CAXITO, Angola — As this troubled country slides deeper into war, the worst-kept secret of the failed peace process is a bitter topic among people fleeing the bloodshed.

"UNITA played a big trick on everyone, except everyone knew it," said refugee Lazaro Quimbundo, using the Portuguese acronym for the rebel National Union for the Total Independence of Angola.

"When it was time for them to hand in their weapons, they buried the good ones and turned in the useless ones," he said from a desperate, dusty refugee camp on the outskirts of this provincial capital. "We all saw it happen."

To the surprise of most military analysts, a recent government offensive aimed at wiping out UNITA's strongholds has run into stiff resistance. The rebels, who were supposed to have demobilized last spring under a 1994 peace accord that purportedly ended one of Africa's longest civil conflicts, are armed to the teeth and giving government troops a thrashing.

Yet the only surprise, it turns out, is the degree of UNITA's strength. Almost everyone--from international peace envoys to Angolan villagers--has known all along that UNITA violated crucial disarmament conditions of the peace agreement, interviews with international officials reveal.

==*==

• [Problem requirements]:
Rewrite the stretch of the Angola report from "Yet the only" through "international officials reveal.", changing "villagers" to "farmers".

• [Supplied material]:
==*==

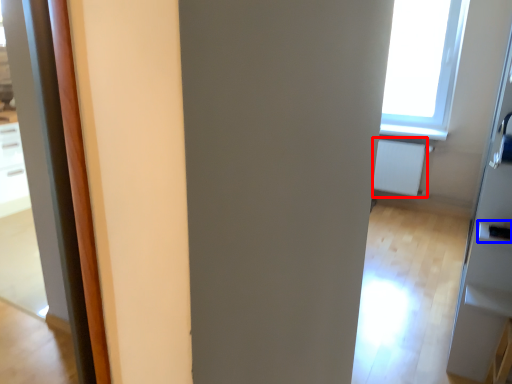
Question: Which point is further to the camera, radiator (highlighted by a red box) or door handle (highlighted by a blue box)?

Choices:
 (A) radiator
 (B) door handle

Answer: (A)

==*==

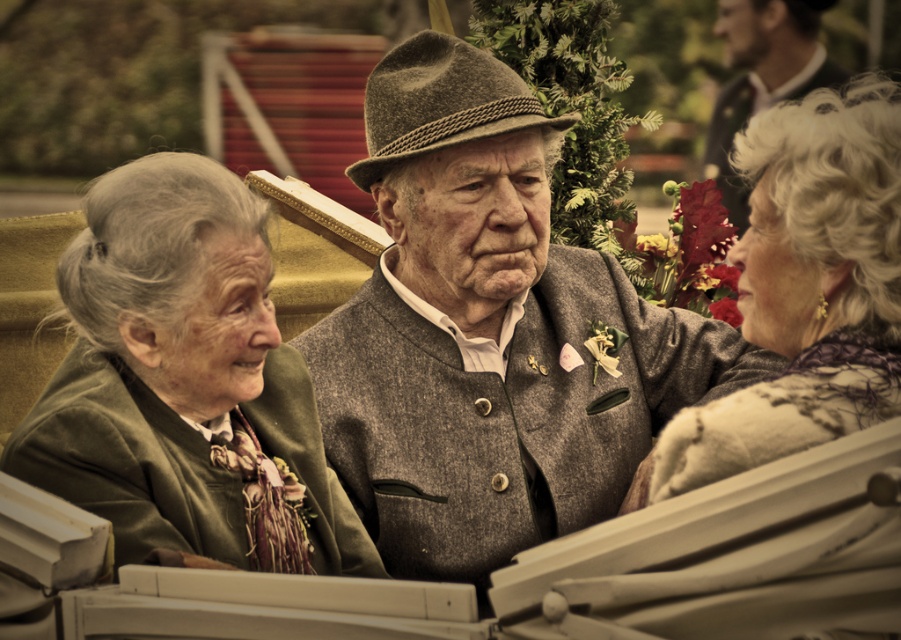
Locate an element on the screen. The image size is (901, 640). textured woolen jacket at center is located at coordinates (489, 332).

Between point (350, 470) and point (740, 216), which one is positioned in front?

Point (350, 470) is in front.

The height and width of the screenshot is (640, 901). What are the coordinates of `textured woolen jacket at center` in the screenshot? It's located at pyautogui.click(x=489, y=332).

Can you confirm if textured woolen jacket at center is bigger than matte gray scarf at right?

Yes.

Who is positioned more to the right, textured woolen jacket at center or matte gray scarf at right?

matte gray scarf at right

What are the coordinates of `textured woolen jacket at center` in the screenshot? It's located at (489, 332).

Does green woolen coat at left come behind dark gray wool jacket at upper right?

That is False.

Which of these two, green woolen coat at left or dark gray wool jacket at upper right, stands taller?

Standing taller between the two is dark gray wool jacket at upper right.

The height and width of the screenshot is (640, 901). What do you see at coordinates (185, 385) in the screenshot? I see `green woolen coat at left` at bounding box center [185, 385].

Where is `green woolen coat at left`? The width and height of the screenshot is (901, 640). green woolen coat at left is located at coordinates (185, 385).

==*==

• [Written solution]:
Yet the only surprise, it turns out, is the degree of UNITA's strength. Almost everyone--from international peace envoys to Angolan farmers--has known all along that UNITA violated crucial disarmament conditions of the peace agreement, interviews with international officials reveal.